═════ TEXT BLOCK

I'm attaching a unified patch that inlcudes all the previous test code along with mike's fixes ... but obviously we still need to improve this test to not include this user data (see nocommit) ... i'll work on that.

asfimport commented 8 years ago

Chris M. Hostetter (@hossman) (migrated from JIRA)

10:21 <@hoss:#lucene-dev> mikemccand: ping?
...
10:44 <@mikemccand:#lucene-dev> hoss: here
10:45 <@hoss:#lucene-dev> oh yeah ... just writting up a jira response ... i think you generated your patch just using "git diff" so it missed 
                          the "new" test files?
10:45 <@hoss:#lucene-dev> i've got a unified patch i'm about to post, so we have both the fix andthe tests that reliably demonstrate the 
                          problem
10:45 <@mikemccand:#lucene-dev> oh yeah sorry i did!

══════════

REQUEST A: In the patch discussion, which command does hoss suspect was used to generate mike's patch?
REQUEST B: Write out the part of the patch discussion starting at "Chris M. Hostetter" and ending at "sorry i did!".
REQUEST C: Extend the patch discussion past its final line.

═════ DATASET EXTRACT

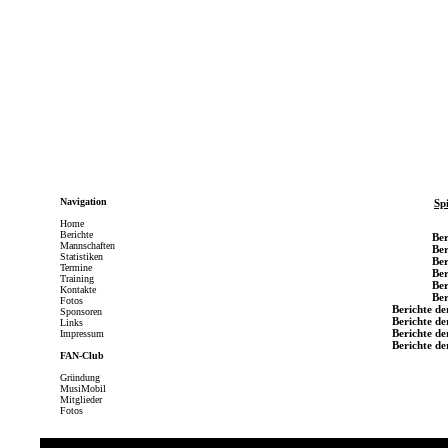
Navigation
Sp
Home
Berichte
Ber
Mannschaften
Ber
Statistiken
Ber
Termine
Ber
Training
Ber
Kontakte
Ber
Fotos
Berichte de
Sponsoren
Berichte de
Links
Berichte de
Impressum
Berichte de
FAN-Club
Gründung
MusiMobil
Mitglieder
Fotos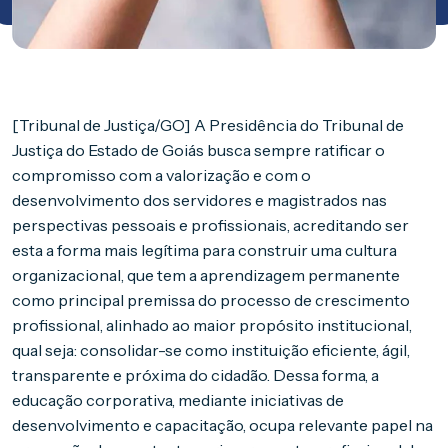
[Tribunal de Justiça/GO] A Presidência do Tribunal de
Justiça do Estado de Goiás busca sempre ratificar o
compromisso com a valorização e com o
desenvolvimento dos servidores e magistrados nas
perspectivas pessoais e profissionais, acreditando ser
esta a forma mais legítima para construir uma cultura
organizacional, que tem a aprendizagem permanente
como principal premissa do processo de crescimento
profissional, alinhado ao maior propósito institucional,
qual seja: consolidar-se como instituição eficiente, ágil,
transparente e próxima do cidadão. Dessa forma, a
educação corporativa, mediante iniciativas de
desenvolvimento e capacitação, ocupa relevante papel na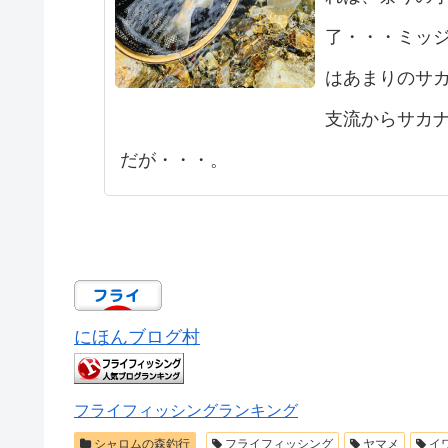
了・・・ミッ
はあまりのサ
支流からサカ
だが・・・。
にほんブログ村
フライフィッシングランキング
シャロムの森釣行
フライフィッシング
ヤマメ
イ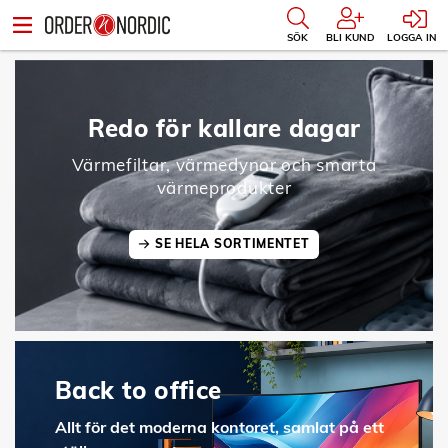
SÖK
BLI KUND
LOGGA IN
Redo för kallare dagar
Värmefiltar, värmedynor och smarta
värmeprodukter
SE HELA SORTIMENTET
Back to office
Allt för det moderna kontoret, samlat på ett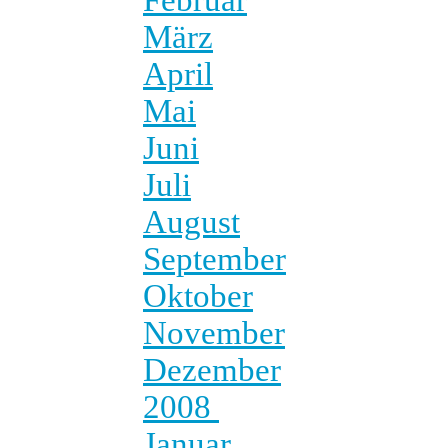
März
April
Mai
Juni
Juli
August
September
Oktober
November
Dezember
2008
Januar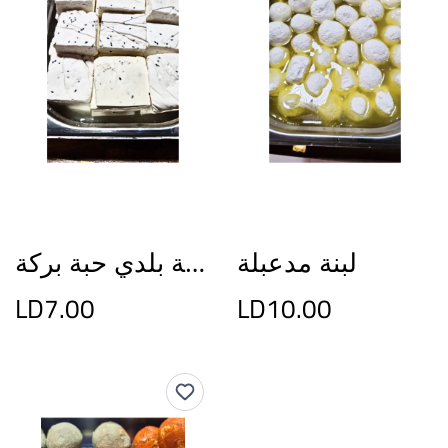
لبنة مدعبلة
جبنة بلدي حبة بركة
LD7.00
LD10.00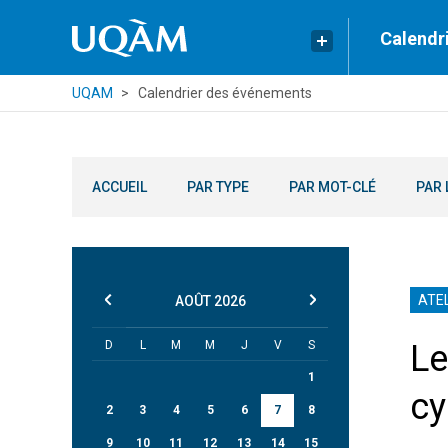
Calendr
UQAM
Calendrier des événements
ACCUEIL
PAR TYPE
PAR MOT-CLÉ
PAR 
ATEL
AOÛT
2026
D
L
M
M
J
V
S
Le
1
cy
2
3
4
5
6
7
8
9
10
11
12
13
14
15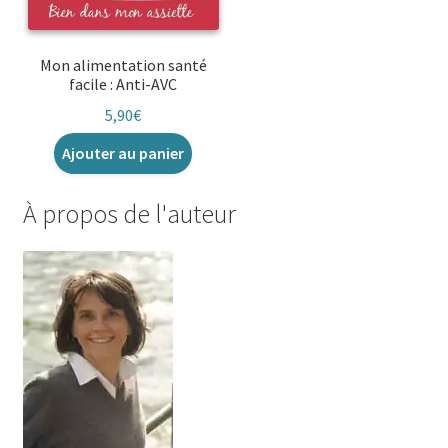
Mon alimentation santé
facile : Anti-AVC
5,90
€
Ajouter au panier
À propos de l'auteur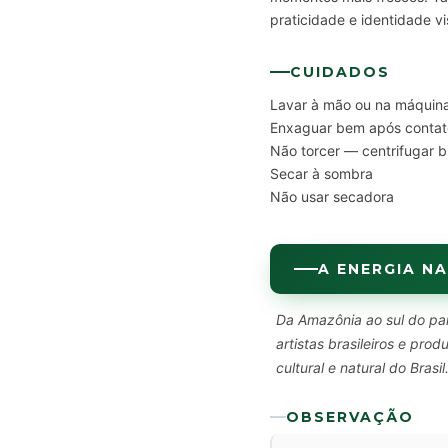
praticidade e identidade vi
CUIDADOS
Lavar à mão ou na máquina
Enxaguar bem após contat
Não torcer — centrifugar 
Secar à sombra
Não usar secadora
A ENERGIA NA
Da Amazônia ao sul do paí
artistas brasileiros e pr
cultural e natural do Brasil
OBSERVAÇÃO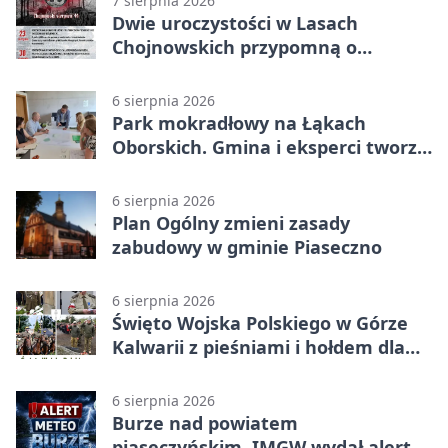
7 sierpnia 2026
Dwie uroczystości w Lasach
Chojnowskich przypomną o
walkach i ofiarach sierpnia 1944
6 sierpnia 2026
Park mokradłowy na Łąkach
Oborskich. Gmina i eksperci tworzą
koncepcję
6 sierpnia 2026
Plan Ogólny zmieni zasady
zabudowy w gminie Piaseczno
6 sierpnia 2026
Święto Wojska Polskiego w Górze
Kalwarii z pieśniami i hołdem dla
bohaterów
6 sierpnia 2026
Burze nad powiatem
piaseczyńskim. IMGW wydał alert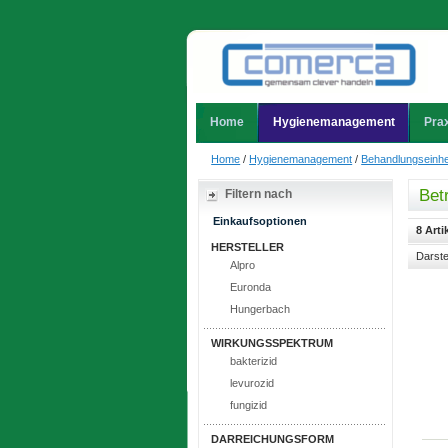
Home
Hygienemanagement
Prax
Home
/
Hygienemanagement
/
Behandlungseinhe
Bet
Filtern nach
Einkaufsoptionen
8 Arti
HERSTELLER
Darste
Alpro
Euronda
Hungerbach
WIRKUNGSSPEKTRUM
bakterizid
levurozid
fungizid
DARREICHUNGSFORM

══════════

EXERCISE ANSWER A: "git diff"

EXERCISE ANSWER B:
Chris M. Hostetter (@hossman) (migrated from JIRA)

10:21 <@hoss:#lucene-dev> mikemccand: ping?
...
10:44 <@mikemccand:#lucene-dev> hoss: here
10:45 <@hoss:#lucene-dev> oh yeah ... just writting up a jira response ... i think you generated your patch just using "git diff" so it missed 
                          the "new" test files?
10:45 <@hoss:#lucene-dev> i've got a unified patch i'm about to post, so we have both the fix andthe tests that reliably demonstrate the 
                          problem
10:45 <@mikemccand:#lucene-dev> oh yeah sorry i did!

EXERCISE ANSWER C:
10:45 <@mikemccand:#lucene-dev> ++ thanks
10:46 <@hoss:#lucene-dev> no worries ... what i really wanted to ping you about was writting a better test
10:46 <@hoss:#lucene-dev> right now that test shouldn't be committed as is -- data fro ma user i'm certain we don't have rights to
10:46 <@mikemccand:#lucene-dev> ahh yeah that should be fun :)
10:46 <@mikemccand:#lucene-dev> yeah i saw the comment about that ...
10:46 <@hoss:#lucene-dev> i'm wondering if you could give me some pointers on the hueristics that lead to this optimizatio, so i can try to 
                          write a tighter test case that hits it?
10:46 <@hoss:#lucene-dev> (to prevent a regression)
10:46 <@mikemccand:#lucene-dev> ok lemme try
10:47 <@mikemccand:#lucene-dev> right, we need a test
10:47 <@mikemccand:#lucene-dev> you need a 2 clause BQ
10:47 <@mikemccand:#lucene-dev> where a document with docID 0 -- 2047 matches only one term
10:47 <@mikemccand:#lucene-dev> and then another docID > 2047 matches two terms
10:47 <@mikemccand:#lucene-dev> in that case the 2nd document should get the wrong (disagrees w/ explain) score i think
10:48 <@hoss:#lucene-dev> docID 0 .. as in literally docID 0 in teh index? ... it was that magical?
10:48 <@mikemccand:#lucene-dev> yes!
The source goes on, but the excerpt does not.